--- Begin SELECTION ---

Self esteem is our personal judgment of whether we are a good person or a bad person and is often considered the global indicator of positive mental health, yet it has some dangerous pitfalls.
Self esteem fails us because we set the bar too high. In modern society average simply isn’t good enough and we strive to meet the impossibly high standards of a critical media that perpetuates the fantasy of perfection. These standards might be to do with body image, achievement, or simply staying on a rickety wagon. When we fail, as we inevitably must, our self esteem comes crashing down and the recriminations begin.
A society in which we need to feel better than others in order to feel good about ourselves is a society which is ripe to narcissism and bullying.
The Human Condition
Man was made for Joy & Woe
And when this we rightly know
Thro’ the World we safely go
William Blake – Auguries of Innocence
The human condition is imperfect and prone to failure. We recognise this and accept failure and imperfections in others, yet we seem unable to accept it in ourselves.
When we become painfully aware of the divergence of our expectations from our reality we get to choose between self compassion or self judgment and criticism. All too often self judgment and criticism are the unconscious default mode which trigger our natural stress response.

--- End SELECTION ---
--- Begin DATA EXCERPTS ---

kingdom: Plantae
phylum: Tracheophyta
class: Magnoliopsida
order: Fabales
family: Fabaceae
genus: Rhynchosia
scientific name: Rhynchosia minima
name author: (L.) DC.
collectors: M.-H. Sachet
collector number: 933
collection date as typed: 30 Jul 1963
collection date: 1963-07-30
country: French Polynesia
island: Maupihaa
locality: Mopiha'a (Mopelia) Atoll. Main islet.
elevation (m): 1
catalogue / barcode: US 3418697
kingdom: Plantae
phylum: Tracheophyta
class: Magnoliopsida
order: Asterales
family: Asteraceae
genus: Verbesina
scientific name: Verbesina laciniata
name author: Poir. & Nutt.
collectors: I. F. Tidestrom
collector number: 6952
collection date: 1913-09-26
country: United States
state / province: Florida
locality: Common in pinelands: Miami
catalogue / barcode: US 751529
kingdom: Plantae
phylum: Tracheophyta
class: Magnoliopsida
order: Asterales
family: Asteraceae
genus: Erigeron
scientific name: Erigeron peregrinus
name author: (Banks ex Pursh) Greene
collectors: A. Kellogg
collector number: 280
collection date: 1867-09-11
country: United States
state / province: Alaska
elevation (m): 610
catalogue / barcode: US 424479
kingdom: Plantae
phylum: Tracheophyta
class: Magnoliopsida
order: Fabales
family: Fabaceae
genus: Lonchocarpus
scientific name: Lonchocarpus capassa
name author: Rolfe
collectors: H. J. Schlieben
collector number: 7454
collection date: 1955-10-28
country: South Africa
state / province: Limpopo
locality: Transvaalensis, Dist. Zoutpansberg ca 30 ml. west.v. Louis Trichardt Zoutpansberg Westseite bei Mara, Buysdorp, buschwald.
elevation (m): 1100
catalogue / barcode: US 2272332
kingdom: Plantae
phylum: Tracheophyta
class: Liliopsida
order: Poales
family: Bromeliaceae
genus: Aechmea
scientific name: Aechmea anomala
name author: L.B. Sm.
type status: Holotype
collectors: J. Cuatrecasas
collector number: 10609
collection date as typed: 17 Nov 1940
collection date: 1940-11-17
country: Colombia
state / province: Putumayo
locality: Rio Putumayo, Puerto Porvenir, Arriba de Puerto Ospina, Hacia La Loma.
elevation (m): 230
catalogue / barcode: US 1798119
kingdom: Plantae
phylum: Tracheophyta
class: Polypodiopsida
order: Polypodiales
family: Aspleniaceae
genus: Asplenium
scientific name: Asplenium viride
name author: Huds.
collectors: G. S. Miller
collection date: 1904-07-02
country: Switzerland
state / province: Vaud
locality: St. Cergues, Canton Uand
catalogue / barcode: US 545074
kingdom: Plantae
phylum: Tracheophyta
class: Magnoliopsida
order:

--- End DATA EXCERPTS ---

• [WHAT IS ASKED]
Copy out the passage on self esteem above word for word, in full.

• [OUTPUT OF THE TASK]
Self esteem is our personal judgment of whether we are a good person or a bad person and is often considered the global indicator of positive mental health, yet it has some dangerous pitfalls.
Self esteem fails us because we set the bar too high. In modern society average simply isn’t good enough and we strive to meet the impossibly high standards of a critical media that perpetuates the fantasy of perfection. These standards might be to do with body image, achievement, or simply staying on a rickety wagon. When we fail, as we inevitably must, our self esteem comes crashing down and the recriminations begin.
A society in which we need to feel better than others in order to feel good about ourselves is a society which is ripe to narcissism and bullying.
The Human Condition
Man was made for Joy & Woe
And when this we rightly know
Thro’ the World we safely go
William Blake – Auguries of Innocence
The human condition is imperfect and prone to failure. We recognise this and accept failure and imperfections in others, yet we seem unable to accept it in ourselves.
When we become painfully aware of the divergence of our expectations from our reality we get to choose between self compassion or self judgment and criticism. All too often self judgment and criticism are the unconscious default mode which trigger our natural stress response.